O profissionalismo na Cultura

"Quem tem sucesso é quem trabalha com a cultura seriamente e profissionalmente"
Grego Navarro, produtora cultural

Oi Pessoal! Comento neste artigo sobre a profissionalização do setor cultural e no próximo vou responder algumas questões recebidas sobre Lei Rouanet e projetos culturais.
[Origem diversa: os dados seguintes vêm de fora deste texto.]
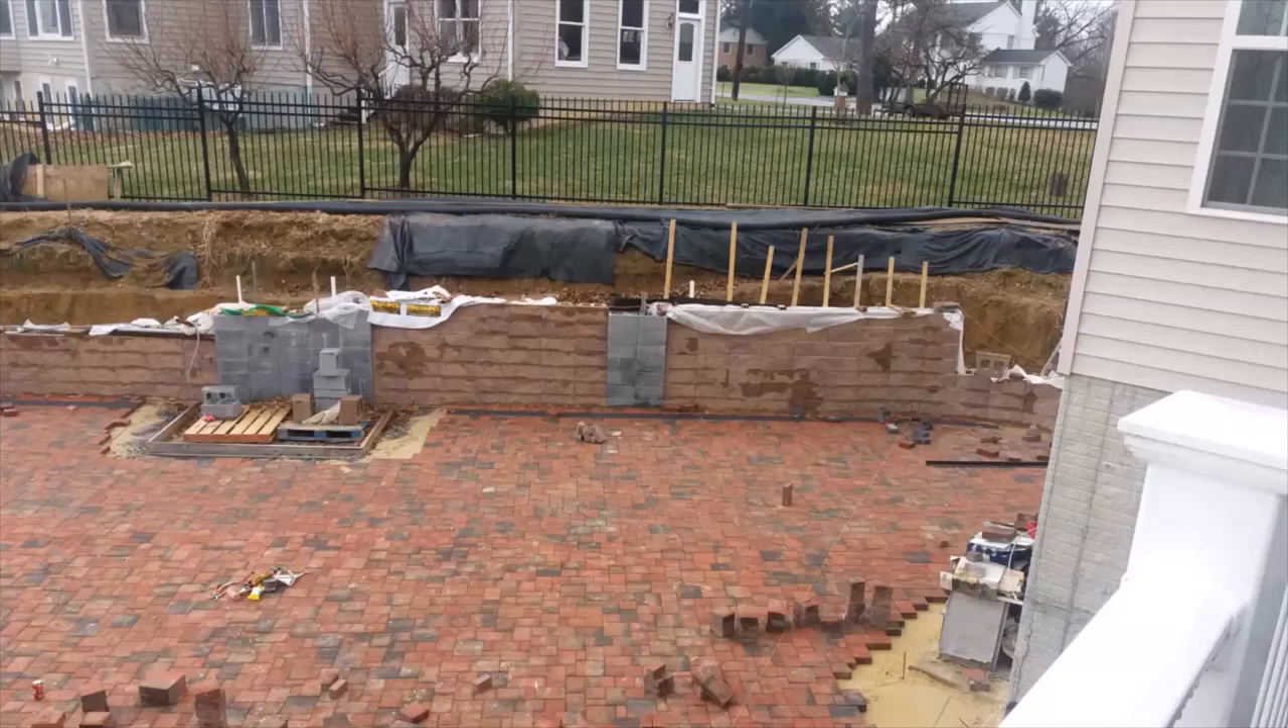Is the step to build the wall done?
No.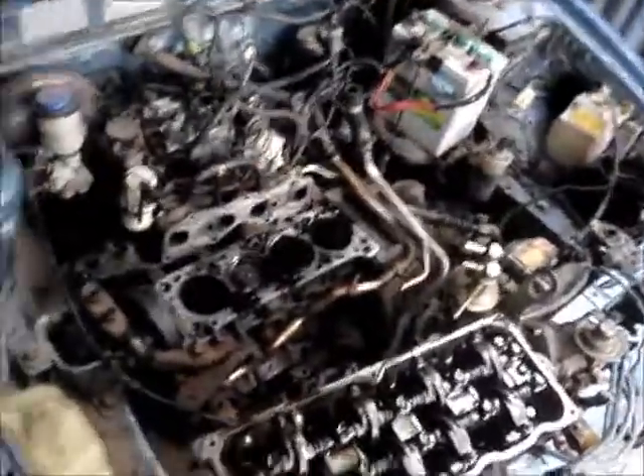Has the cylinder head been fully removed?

O assunto de hoje é interessante e vem sendo cada vez mais discutido no país, não só pela classe artística, mas também por empresas e pelo chamado terceiro setor.
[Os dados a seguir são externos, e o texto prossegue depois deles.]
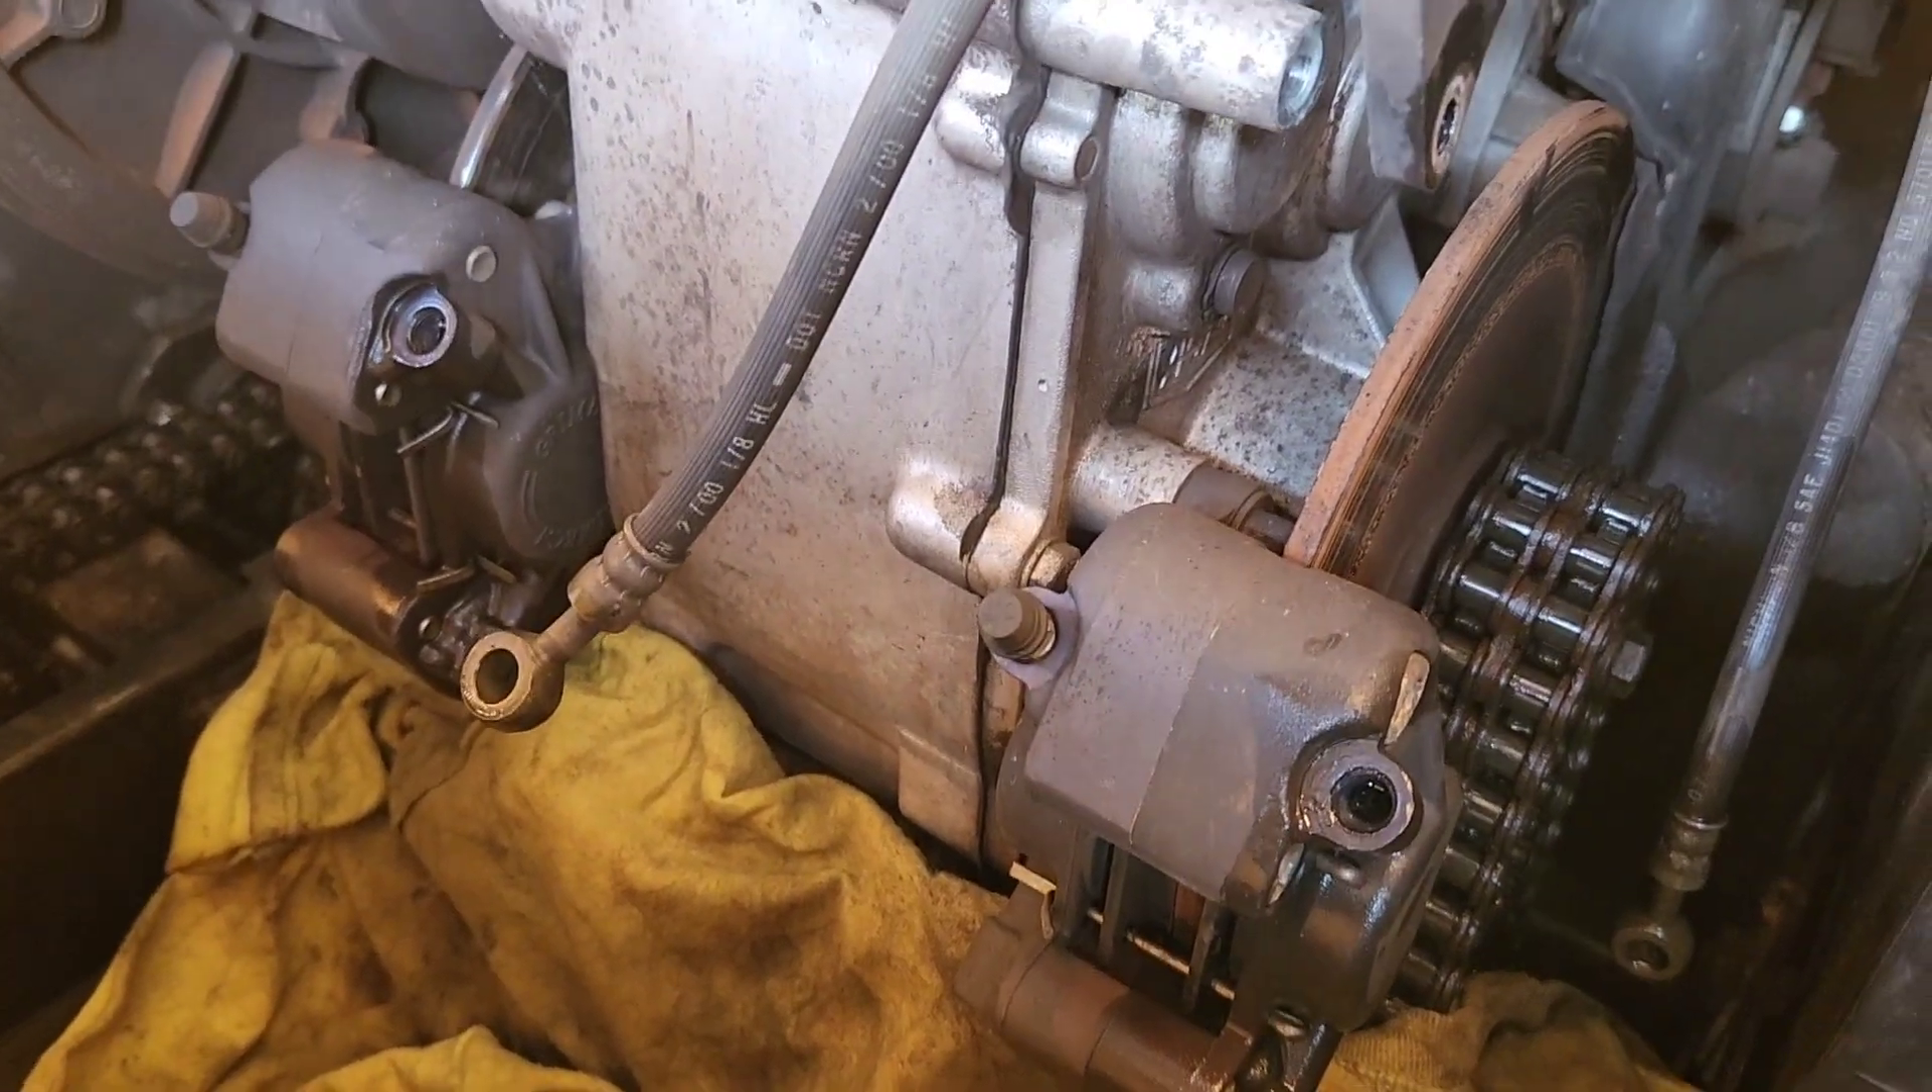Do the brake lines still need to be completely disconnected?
No.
Neste último evento que participei em São Paulo, no Senac, sobre Gestão Cultural, um dos temas discutidos foi "Formação inicial e reconhecimento de competência dos profissionais na área de gestão e produção cultural". A palestrante é da Espanha, a produtora Grego Navarro, que procurou chamar a atenção de todos para a necessidade da formação e capacitação do profissional que trabalha no segmento cultural, tanto do setor público, quanto privado, ligados ou não a instituições. Que fique bem claro que não estamos falando do artista em si, mas sim de todos aqueles que estão ao seu redor, trabalhando para que uma exposição, ou um espetáculo de teatro, ou um musical aconteça com êxito, seguindo um planejamento e um orçamento adequados. A função do artista é "fazer arte" e não cuidar de detalhes de planejamento e execução. Ele pode sim opinar, sugerir, mas não parar de criar para "fazer acontecer". Cabe ao artista, dentro de todo esse processo, a função de desenvolver seu talento.

No evento, um dos palestrantes, o produtor Luiz Nogueira, disse da dificuldade que teve em encontrar um profissional que desse a ele todo o suporte técnico para a montagem de uma exposição. Segundo Nogueira, é fácil encontrar no mercado aqueles que dão jeito pra tudo, sabem fazer de tudo um pouco, mas que não apresentam um resultado final satisfatório. "Para trabalhar com produção cultural tem que ser profissional. Você pode até improvisar para resolver problemas inesperados, mas dar um jeitinho não cabe na produção cultural", fez questão de frisar o produtor.

Mas como podemos nos capacitar, com qualidade? Por enquanto, cursos de graduação e especialização ainda são poucos, mas a tendência é crescer, já que o mercado cultural vem numa crescente, com um aumento dos investimentos em cultura por parte de empresas e instituições. Por enquanto, podemos nos capacitar participando de palestras, seminários, fóruns e intercâmbios. Neste último evento, uma rede foi criada entre os participantes para discutir a produção cultural on-line. O SEBRAE/SP também possui uma Rede de Agentes Culturais (RAC) que une agentes de todo o estado de São Paulo, com encontros mensais em sua sede. Aqui na nossa região acontece, a partir de amanhã (23/9), o 2º Fórum Cultural da RMC, em Santa Bárbara d'Oeste, abordando temas diversos.

Essa preocupação com a capacitação do gestor cultural e com a qualidade dos serviços prestados faz-se necessária, pois queremos cada vez mais aplaudir iniciativas culturais bem realizadas. Um evento bem feito, bem planejado, bem realizado, com certeza, será sempre lembrado. Evento bem realizado gera credibilidade, item essencial para manter-se em um mercado tão competitivo.

A Cultura é um bem incomensurável, que tem que ser tratado com responsabilidade. É um segmento que gera desenvolvimento, emprego, receita, entretenimento, lazer e que por estas e muitas outras razões não pode ser tratado de qualquer jeito. Pensemos nisso!